Study shows diet soda drinkers eat more junk food

Soda addicts beware: diet beverage consumers often compensate by eating junk food, at least according to a recent study published in the Journal of the Academy of Nutrition and Dietetics.

Over 22,000 U.S. adults completed the National Health and Nutrition Examination Survey, as conducted by the National Center for Health Statistics. These adults were asked to recall everything they consumed over the course of two nonconsecutive days, including beverages.  University of Illinois kinesiology and community health professor Ruopeng An examined the data, and found several interesting trends.

An first classified respondents by the beverages they consumed daily. The most common were coffee (52.8% of respondents) and sugar-sweetened beverages, like sodas and fruit drinks (42.9%). Next came tea (26.3%), alcohol (22.2%), and diet or sugar-free drinks (21.7%). About 97% of those studied consumed at least one of these beverages daily; more than 25% consumed three or more daily.

Within the 22,000 people surveyed, 90% also consumed energy-dense, nutrient-poor foods (which An termed as “discretionary foods”) like fries or ice cream daily—adding an average of 482 calories from these products onto their caloric intake.

Diet beverage drinkers and coffee drinkers were found to eat proportionally more of these discretionary foods than anyone else, obtaining a greater portion of their daily calories from junk. Interestingly, they didn’t have the lowest number of calories overall—those who drank alcohol daily won that prize. (But eating more junk food and less calories certainly isn’t the recipe for good health, anyways. Just ask the “skinny obese”.)

Are we compensating?

An believes this may be a result of a sort of compensation effect. “It may be that people who consume diet beverages feel justified in eating more, so they reach for a muffin or a bag of chips,” he said. “Or perhaps, in order to feel satisfied, they feel compelled to eat more of these high-calorie foods.”

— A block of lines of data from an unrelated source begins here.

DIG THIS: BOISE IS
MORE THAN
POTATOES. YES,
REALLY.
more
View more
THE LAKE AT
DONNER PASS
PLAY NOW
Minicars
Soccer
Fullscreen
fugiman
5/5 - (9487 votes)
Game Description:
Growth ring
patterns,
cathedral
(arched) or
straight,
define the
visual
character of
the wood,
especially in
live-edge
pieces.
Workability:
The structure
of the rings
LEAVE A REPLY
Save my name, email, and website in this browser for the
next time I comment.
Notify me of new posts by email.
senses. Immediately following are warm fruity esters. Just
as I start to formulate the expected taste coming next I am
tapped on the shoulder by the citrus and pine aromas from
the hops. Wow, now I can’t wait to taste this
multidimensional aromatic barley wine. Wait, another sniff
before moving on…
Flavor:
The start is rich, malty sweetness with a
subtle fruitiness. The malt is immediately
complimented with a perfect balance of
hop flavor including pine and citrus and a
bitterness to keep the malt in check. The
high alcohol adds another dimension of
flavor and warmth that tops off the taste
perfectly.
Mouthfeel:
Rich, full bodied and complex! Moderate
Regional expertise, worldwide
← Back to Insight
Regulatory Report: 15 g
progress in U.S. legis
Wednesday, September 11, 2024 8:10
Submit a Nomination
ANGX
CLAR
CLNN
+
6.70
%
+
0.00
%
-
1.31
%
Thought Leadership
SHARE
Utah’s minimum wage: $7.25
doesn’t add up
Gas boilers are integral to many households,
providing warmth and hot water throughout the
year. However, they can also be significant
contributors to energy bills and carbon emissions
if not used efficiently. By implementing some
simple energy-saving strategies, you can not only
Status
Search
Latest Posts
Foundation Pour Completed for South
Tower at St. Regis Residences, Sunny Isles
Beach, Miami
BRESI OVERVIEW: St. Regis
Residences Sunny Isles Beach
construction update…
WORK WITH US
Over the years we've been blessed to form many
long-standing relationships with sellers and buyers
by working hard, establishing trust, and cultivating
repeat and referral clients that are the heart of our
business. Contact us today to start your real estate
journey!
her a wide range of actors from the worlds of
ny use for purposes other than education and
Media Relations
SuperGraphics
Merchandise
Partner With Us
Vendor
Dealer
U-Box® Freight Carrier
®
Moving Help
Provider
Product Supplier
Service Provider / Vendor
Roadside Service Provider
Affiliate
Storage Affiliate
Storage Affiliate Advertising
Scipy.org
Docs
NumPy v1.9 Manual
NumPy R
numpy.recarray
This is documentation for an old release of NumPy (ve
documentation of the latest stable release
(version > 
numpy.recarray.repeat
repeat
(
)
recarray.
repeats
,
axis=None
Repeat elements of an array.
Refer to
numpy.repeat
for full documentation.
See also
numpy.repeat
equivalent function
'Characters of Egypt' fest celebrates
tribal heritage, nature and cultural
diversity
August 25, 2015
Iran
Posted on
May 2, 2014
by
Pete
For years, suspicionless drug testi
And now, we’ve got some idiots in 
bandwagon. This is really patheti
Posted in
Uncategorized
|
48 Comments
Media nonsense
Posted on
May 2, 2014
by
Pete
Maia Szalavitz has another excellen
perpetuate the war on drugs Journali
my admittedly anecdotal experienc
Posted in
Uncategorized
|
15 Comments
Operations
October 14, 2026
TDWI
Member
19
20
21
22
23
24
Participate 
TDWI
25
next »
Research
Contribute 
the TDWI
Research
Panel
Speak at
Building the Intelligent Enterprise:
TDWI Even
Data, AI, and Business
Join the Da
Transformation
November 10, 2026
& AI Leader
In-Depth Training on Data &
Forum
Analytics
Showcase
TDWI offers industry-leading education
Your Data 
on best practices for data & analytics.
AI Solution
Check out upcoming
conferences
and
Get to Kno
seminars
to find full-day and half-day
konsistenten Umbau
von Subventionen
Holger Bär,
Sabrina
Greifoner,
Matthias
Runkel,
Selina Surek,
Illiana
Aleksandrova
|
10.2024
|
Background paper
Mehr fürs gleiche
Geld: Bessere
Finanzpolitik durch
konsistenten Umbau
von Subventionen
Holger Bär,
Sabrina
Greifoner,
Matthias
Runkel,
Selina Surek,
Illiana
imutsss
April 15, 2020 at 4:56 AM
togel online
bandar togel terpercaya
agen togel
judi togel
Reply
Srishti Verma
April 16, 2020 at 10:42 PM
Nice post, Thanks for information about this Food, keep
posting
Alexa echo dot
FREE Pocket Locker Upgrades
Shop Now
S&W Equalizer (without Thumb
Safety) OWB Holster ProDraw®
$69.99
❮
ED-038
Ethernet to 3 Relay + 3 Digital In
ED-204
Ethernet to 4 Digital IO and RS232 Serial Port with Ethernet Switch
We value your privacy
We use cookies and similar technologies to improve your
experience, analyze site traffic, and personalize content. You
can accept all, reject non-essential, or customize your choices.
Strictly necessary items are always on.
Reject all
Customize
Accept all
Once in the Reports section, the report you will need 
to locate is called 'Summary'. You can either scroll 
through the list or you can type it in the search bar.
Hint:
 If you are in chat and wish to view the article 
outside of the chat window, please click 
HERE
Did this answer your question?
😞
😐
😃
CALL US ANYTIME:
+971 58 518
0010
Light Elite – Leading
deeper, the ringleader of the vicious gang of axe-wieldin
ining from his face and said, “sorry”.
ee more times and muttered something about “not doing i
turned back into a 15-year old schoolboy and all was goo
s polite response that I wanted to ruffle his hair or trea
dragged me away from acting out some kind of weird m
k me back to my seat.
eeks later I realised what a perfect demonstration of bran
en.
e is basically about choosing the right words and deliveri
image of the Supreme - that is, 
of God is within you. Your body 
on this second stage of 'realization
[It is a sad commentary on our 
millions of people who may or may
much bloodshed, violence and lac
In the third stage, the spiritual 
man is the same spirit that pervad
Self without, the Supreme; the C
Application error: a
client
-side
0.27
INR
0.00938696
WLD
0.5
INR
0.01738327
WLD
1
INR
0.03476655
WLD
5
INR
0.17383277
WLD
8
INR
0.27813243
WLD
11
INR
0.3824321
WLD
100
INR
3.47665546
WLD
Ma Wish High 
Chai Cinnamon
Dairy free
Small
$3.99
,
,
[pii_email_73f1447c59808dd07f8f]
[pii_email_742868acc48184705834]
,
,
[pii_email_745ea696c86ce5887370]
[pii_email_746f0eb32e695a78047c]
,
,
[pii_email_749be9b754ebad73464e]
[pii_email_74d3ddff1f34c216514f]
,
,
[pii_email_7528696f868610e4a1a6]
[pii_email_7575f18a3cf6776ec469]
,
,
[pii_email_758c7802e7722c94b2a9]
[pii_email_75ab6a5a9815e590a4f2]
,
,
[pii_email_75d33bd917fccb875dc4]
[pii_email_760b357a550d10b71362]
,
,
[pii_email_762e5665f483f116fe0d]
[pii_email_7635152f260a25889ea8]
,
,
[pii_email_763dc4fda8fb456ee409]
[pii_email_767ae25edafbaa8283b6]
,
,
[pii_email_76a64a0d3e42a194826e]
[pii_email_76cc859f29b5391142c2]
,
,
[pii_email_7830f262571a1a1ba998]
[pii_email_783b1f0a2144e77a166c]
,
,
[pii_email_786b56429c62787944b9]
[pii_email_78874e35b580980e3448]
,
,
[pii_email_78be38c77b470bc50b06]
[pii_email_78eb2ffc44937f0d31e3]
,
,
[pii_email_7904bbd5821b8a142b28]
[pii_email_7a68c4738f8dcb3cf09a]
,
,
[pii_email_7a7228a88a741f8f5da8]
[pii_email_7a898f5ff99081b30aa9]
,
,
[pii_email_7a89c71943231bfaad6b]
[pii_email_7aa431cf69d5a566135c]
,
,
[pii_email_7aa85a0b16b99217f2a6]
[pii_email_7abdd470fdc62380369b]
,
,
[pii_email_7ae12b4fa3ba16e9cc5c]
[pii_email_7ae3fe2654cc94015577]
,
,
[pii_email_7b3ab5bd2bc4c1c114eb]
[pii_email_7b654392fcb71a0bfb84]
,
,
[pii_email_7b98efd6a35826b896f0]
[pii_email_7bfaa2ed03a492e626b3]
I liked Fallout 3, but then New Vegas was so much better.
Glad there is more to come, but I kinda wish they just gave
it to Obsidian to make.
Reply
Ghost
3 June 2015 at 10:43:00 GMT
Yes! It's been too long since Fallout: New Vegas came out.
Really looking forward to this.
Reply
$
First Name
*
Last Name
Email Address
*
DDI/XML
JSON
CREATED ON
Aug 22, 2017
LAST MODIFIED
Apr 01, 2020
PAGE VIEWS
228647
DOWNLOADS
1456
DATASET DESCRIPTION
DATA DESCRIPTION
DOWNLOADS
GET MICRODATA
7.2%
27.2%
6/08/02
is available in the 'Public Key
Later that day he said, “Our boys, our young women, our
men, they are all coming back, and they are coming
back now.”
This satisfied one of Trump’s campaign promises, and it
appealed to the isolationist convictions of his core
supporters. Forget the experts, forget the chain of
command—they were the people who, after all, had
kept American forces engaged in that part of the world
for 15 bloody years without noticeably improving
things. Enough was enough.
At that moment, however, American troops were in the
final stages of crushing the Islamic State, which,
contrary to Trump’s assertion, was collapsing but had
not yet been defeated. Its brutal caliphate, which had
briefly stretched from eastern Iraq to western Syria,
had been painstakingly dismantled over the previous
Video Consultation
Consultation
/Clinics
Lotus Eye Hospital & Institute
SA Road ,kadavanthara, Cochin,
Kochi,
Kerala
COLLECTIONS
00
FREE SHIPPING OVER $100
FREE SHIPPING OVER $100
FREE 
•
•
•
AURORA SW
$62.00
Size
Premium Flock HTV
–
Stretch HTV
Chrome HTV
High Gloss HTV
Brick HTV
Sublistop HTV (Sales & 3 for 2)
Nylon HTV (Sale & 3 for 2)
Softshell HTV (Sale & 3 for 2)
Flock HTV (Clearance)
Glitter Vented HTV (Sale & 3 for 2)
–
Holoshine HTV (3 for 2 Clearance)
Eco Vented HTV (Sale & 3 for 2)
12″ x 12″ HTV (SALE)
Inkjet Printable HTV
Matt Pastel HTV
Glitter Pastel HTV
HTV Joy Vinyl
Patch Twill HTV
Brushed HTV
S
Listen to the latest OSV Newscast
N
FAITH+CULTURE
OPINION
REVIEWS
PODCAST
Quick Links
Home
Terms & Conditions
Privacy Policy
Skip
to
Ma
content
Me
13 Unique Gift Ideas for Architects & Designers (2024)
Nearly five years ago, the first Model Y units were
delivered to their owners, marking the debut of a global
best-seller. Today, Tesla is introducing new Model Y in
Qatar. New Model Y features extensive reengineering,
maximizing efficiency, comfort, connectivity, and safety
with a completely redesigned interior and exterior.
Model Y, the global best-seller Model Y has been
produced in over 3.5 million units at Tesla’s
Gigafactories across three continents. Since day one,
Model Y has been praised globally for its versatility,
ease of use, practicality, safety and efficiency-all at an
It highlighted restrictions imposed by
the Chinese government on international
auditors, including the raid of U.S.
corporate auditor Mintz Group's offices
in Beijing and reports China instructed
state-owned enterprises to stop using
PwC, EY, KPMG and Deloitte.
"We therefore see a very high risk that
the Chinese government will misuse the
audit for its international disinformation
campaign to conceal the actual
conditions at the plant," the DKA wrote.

An also suggested that people select diet beverages out of guilt for previous indulgences. “It may be one – or a mix of – these mechanisms. We don’t know which way the compensation effect goes.”

He also found that obese adults who drank diet beverages consumed more calories via discretionary foods. Switching to diet drinks might not help people control their weight if they don’t monitor their diet, An warned.

“If people simply substitute diet beverages for sugar-sweetened beverages, it may not have the intended effect because they may just eat those calories rather than drink them,” he said. “We’d recommend that people carefully document their caloric intake from both beverages and discretionary foods because both of these add calories – and possibly weight – to the body.”